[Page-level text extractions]
###

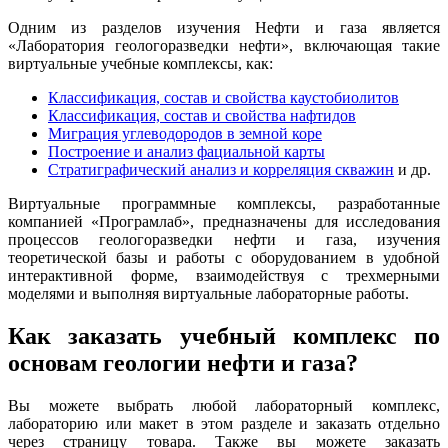
Одним из разделов изучения Нефти и газа является
«Лаборатория геологоразведки нефти», включающая такие
виртуальные учебные комплексы, как:
Классификация, состав и свойства каустобиолитов
Классификация, состав и свойства нафтидов
Миграция углеводородов в земной коре
Построение и анализ фациальной карты
Стратиграфический анализ и корреляция скважин
и др.
Виртуальные программные комплексы, разработанные
компанией «Програмлаб», предназначены для исследования
процессов геологоразведки нефти и газа, изучения
теоретической базы и работы с оборудованием в удобной
интерактивной форме, взаимодействуя с трехмерными
моделями и выполняя виртуальные лабораторные работы.
Как заказать учебный комплекс по
основам геологии нефти и газа?
Вы можете выбрать любой лабораторный комплекс,
лабораторию или макет в этом разделе и заказать отдельно
через страницу товара. Также вы можете заказать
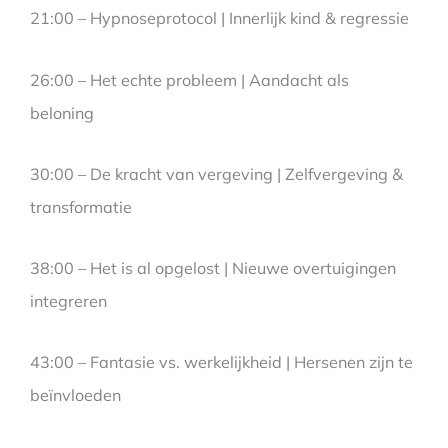
21:00 – Hypnoseprotocol | Innerlijk kind & regressie
26:00 – Het echte probleem | Aandacht als
beloning
30:00 – De kracht van vergeving | Zelfvergeving &
transformatie
38:00 – Het is al opgelost | Nieuwe overtuigingen
integreren
43:00 – Fantasie vs. werkelijkheid | Hersenen zijn te
beïnvloeden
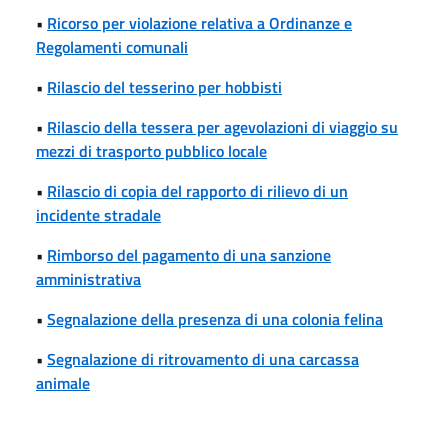
•
Ricorso per violazione relativa a Ordinanze e
Regolamenti comunali
•
Rilascio del tesserino per hobbisti
•
Rilascio della tessera per agevolazioni di viaggio su
mezzi di trasporto pubblico locale
•
Rilascio di copia del rapporto di rilievo di un
incidente stradale
•
Rimborso del pagamento di una sanzione
amministrativa
•
Segnalazione della presenza di una colonia felina
•
Segnalazione di ritrovamento di una carcassa
animale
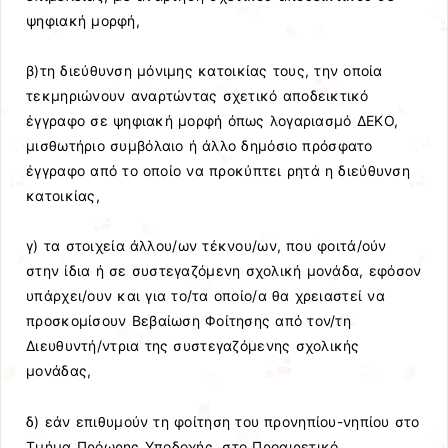
ψηφιακή μορφή,
β)τη διεύθυνση μόνιμης κατοικίας τους, την οποία
τεκμηριώνουν αναρτώντας σχετικό αποδεικτικό
έγγραφο σε ψηφιακή μορφή όπως λογαριασμό ΔΕΚΟ,
μισθωτήριο συμβόλαιο ή άλλο δημόσιο πρόσφατο
έγγραφο από το οποίο να προκύπτει ρητά η διεύθυνση
κατοικίας,
γ) τα στοιχεία άλλου/ων τέκνου/ων, που φοιτά/ούν
στην ίδια ή σε συστεγαζόμενη σχολική μονάδα, εφόσον
υπάρχει/ουν και για το/τα οποίο/α θα χρειαστεί να
προσκομίσουν Βεβαίωση Φοίτησης από τον/τη
Διευθυντή/ντρια της συστεγαζόμενης σχολικής
μονάδας,
δ) εάν επιθυμούν τη φοίτηση του προνηπίου-νηπίου στο
Τμήμα Πρόωρης Υποδοχής, στο Προαιρετικό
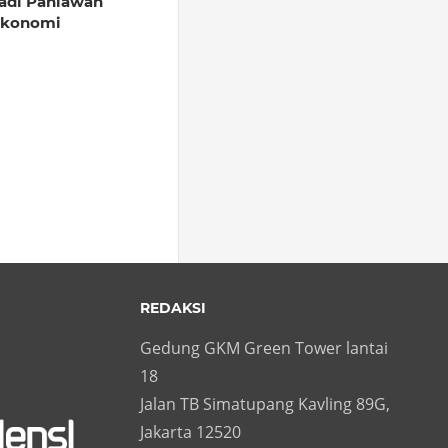
adi Pahlawan
Ekonomi
REDAKSI
Gedung GKM Green Tower lantai
18
Jalan TB Simatupang Kavling 89G,
Jakarta 12520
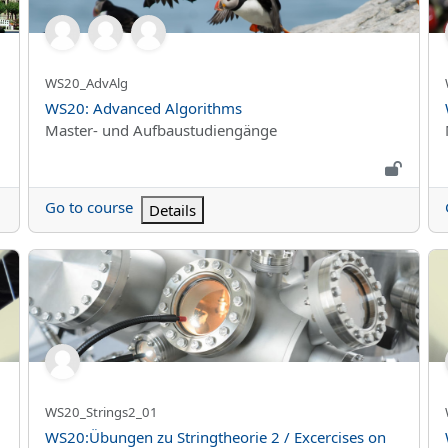
Kursun kısa adı
WS20_AdvAlg
Kurs Adı
WS20: Advanced Algorithms
Kurs kategorisi
Master- und Aufbaustudiengänge
Go to course
Details
II_Gruppe 01 - Anuschka Tischer
WS20:Übungen zu Stringtheorie 2 / Excercises on String Th
WS
Kursun kısa adı
WS20_Strings2_01
Kurs Adı
WS20:Übungen zu Stringtheorie 2 / Excercises on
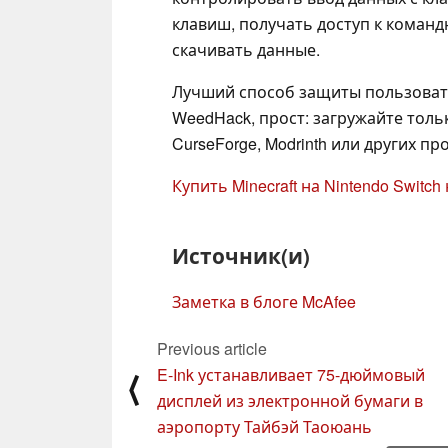
клавиш, получать доступ к команд
скачивать данные.
Лучший способ защиты пользоват
WeedHack, прост: загружайте толь
CurseForge, Modrinth или других 
Купить Minecraft на Nintendo Switc
Источник(и)
Заметка в блоге McAfee
Previous article
E-Ink устанавливает 75-дюймовый
⟨
дисплей из электронной бумаги в
аэропорту Тайбэй Таоюань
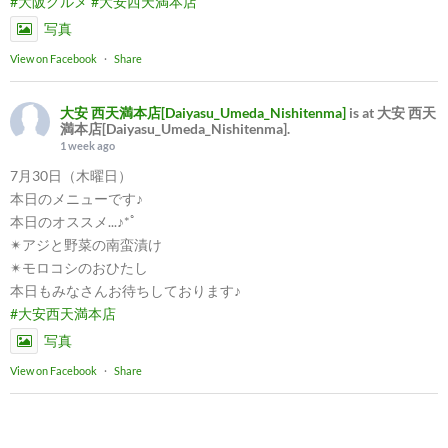
#大阪グルメ
#大安西天満本店
写真
View on Facebook
·
Share
大安 西天満本店[Daiyasu_Umeda_Nishitenma]
is at 大安 西天
満本店[Daiyasu_Umeda_Nishitenma].
1 week ago
7月30日（木曜日）
本日のメニューです♪
本日のオススメ...♪*ﾟ
✴︎アジと野菜の南蛮漬け
✴︎モロコシのおひたし
本日もみなさんお待ちしております♪
#大安西天満本店
写真
View on Facebook
·
Share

###

What is the number of lines in the entries above that contain the string "состав"? Reply with the number and nothing more.

2